*Assigned task*. Rewrite every line of the records, switching "ارسال" to "تحویل" wherever it occurs and leaving everything else unchanged.

Data to process Block Start

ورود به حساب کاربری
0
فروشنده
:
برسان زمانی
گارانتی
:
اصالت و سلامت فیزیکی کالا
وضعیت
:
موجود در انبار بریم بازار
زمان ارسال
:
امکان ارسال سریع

Data to process Block End

*Solved problem*.
ورود به حساب کاربری
0
فروشنده
:
برسان زمانی
گارانتی
:
اصالت و سلامت فیزیکی کالا
وضعیت
:
موجود در انبار بریم بازار
زمان تحویل
:
امکان تحویل سریع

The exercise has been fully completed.